Falling all the way into unassisted poverty incurs great cost to individuals. Going from homeless to housed and employed costs much, much more than being employed and finding new housing.

When was the last time you heard voices this insightful on FOX or MSNBC?

There is, indeed, a crazy amount of judgement towards people who are struggling that come from people who a) have never really struggled and b) have never worked with people who struggled. Furthermore, there is this tendency in our country to make giant, lazy leaps to socialism every time there is a call for greater government involvement. Support labor unions? You’re a socialist. Support a fair minimum wage? You’re a socialist! Support health care? Obvi, you’re a socialist. And of course, any support for these policies means we’re one step away from becoming the old Soviet Union or China … watch out!!!!
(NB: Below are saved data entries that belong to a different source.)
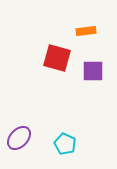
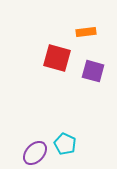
orange rectangle: moved 1 px down
purple square: rotated 15 degrees clockwise
purple ellipse: moved 16 px right, 15 px down
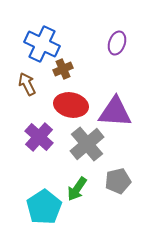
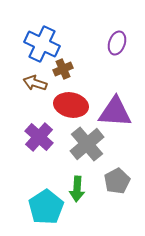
brown arrow: moved 8 px right, 1 px up; rotated 45 degrees counterclockwise
gray pentagon: moved 1 px left; rotated 15 degrees counterclockwise
green arrow: rotated 30 degrees counterclockwise
cyan pentagon: moved 2 px right
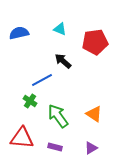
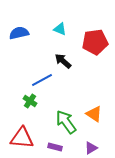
green arrow: moved 8 px right, 6 px down
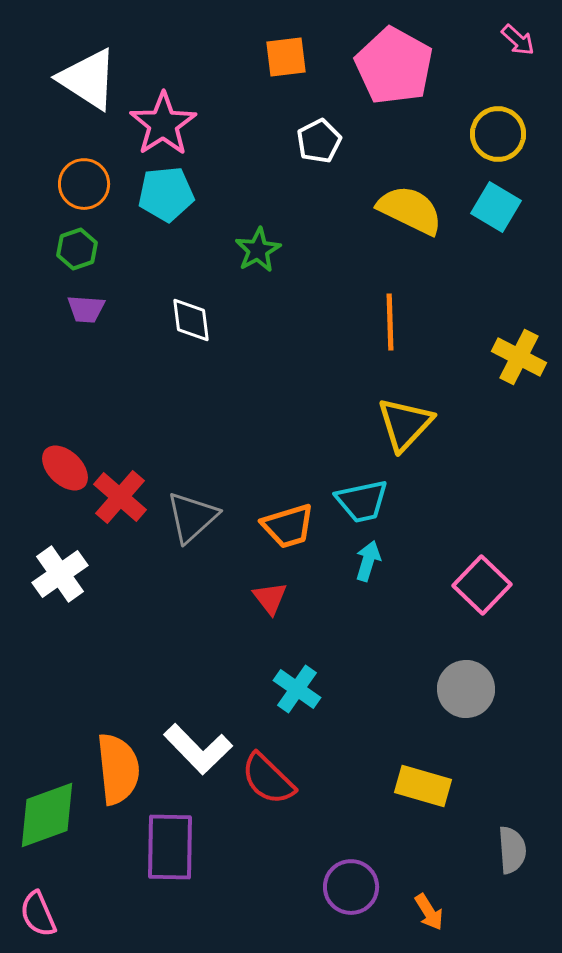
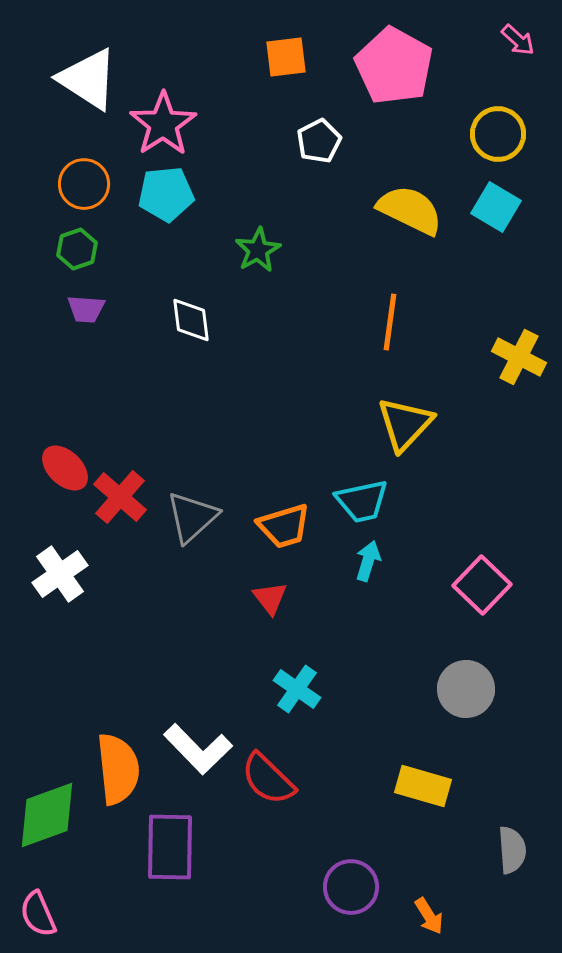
orange line: rotated 10 degrees clockwise
orange trapezoid: moved 4 px left
orange arrow: moved 4 px down
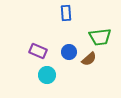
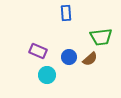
green trapezoid: moved 1 px right
blue circle: moved 5 px down
brown semicircle: moved 1 px right
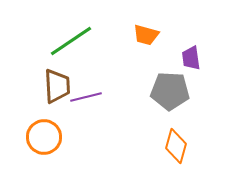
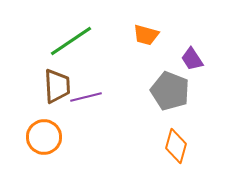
purple trapezoid: moved 1 px right, 1 px down; rotated 25 degrees counterclockwise
gray pentagon: rotated 18 degrees clockwise
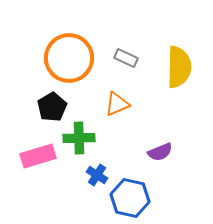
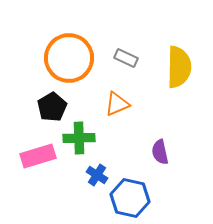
purple semicircle: rotated 100 degrees clockwise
OK seriously. Calling someone a socialist for wanting a health care system that protects people from dying is way harsh, Tai. Instead of engaging in one-sided debates that avoid the complexity of the issue, perhaps Americans should  look beyond the confines of their small towns to countries in Western Europe, where people work their asses off despite a more socialized system. Reading this article by an American who lived in the Netherlands for a few years, titled “How I learned to love the Dutch Welfare state,” will prove enlightening. Here are some snippets:

“Over the course of the 20th century, American politics became entrenched in two positions, which remain fixed in many minds: the old left-wing idea of vast and direct government control of social welfare, and the right-wing determination to dismantle any advances toward it, privatize the system and leave people to their own devices. In Europe, meanwhile, the postwar cradle-to-grave idea of a welfare state gave way in the past few decades to some quite sophisticated mixing of public and private. And whether in health care, housing or the pension system (there actually is still a thriving pension system in the Netherlands, which covers about 80 percent of workers), the Dutch have proved to be particularly skilled at finding mixes that work.”

“I think it’s worth pondering how the best bits of the Dutch system might fit. One pretty good reason is this: The Dutch seem to be happier than we are. A 2007 Unicef study of the well-being of children in 21 developed countries ranked Dutch children at the top and American children second from the bottom. And children’s happiness is surely dependent on adult contentment. I used to think the commodious, built-in, paid vacations that Europeans enjoy translated into societies where nobody wants to work and everyone is waiting for the next holiday. That is not the case here. I’ve found that Dutch people take both their work and their time off seriously. Indeed, the two go together.”